Article 3. Microbial Taxonomy in the Age of Genomics

1. Microbial Taxonomy and Nomenclature:

Microbial taxonomy encompasses two primary tasks:

  • The identification of an isolate as a known species or as a novel taxa: The rapid explosion of Massively Parallel Sequencing Technology (MPST) has fundamentally changed how we study microbes. A plethora of web-based and stand alone tools can assist researchers in analyzing sequences, assembling genomes, and comparing them, leading to deeper insights into the microbial world. Modern microbial taxonomy relies heavily on Overall Genome Related Index (OGRI) methods. These methods quantify the similarity or distances between two microbial genomes and aid in the crucial task of

> identification, in which an isolate is assigned to a known species or is recognized as belonging to a previously unknown group (taxa)

AND

> classification, whereby the identified isolate is placed in the established established taxonomic framework.

  • The nomenclature (naming) of a species if the isolate has been identified as a new species: Rules governing the nomenclature of scientific names for Bacteria and Archaea are laid down in the International Code of Nomenclature of Prokaryotes (ICNP) (1), formerly the International Code of Nomenclature of Bacteria (ICNB) or Bacteriological Code (BC) (2). ICNP has since been discussed and revised (2-4). The Great Automatic Nomenclature (GAN) tool has been developed to generate a large number of new linguistically correct Latin and Greek genera and species names for naming Bacteria and Archaea (5).

2. OGRI methods can be used to evaluate the delineation of taxonomic ranks

Overall Genome Relatedness Indices (OGRI) computation is between a pair of genomes. The term OGRI was first coined by Chun and Rainey (6) and at the time of writing, a large number of OGRI methods have been developed.
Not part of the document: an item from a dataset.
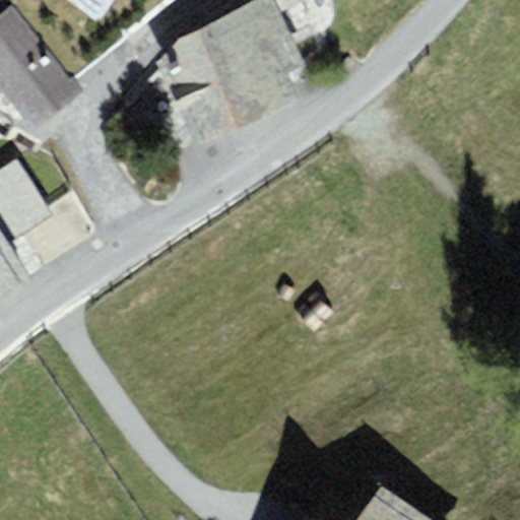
[(79,0),(95,11),(104,0),(79,0)]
In all OGRI methods, the alignment fraction (AF) used to measure similarity / distances between two genomes, their genes or their proteins is dependent on the purity of the sequences generated from the genome (that is not a mixed genome).

A list of OGRI methods is given below. Different OGRI methods will produce different similarity values which can than be applied to assess the delineation of the taxonomic rank of the isolate under study. Currently of all the OGRI methods tested, ANI methods provide a robust species demarcation capabilities but there is no consensus yet on the most useful and versatile OGRI method for delineating genera, though there have been some reports on the use of POCP and AAI to delineate genera.

  • Average Nucleotide Identity (ANI) (7)
  • Percentage of Conserved DNA (cDNA) (7)
  • EzAAI (8)
  • OrthoANI (9)
  • CDS-based ANI (cANI) [10)
  • gANI (12)
  • Alignment Fraction (AF) (13)
  • One way Average Amino-acid Identity (AAI) (11)
  • Percentage Of Conserved Proteins (POCP) (12A, 12B)
  • Proteome Coverage (ProCov) (13)
  • Reciprocal AAI (rAAI) (14)
  • tANI (15)
  • Microbial Genome Atlas (miga) (16)
  • PHylogenomic ANalyses for the TAxonomy and Systematics of Microbes (PHANTASM) (17)
  • pyani (18)
  • aniclustermap (19)

References:

1. https://www.the-icsp.org/index.php/executive-board-ics-p

2 Parker CT, Tindall BJ, Garrity GM (2019). International Code of Nomenclature of Prokaryotes (2008 revision). Int J Syst Evol Microbiol 69:S1–S111.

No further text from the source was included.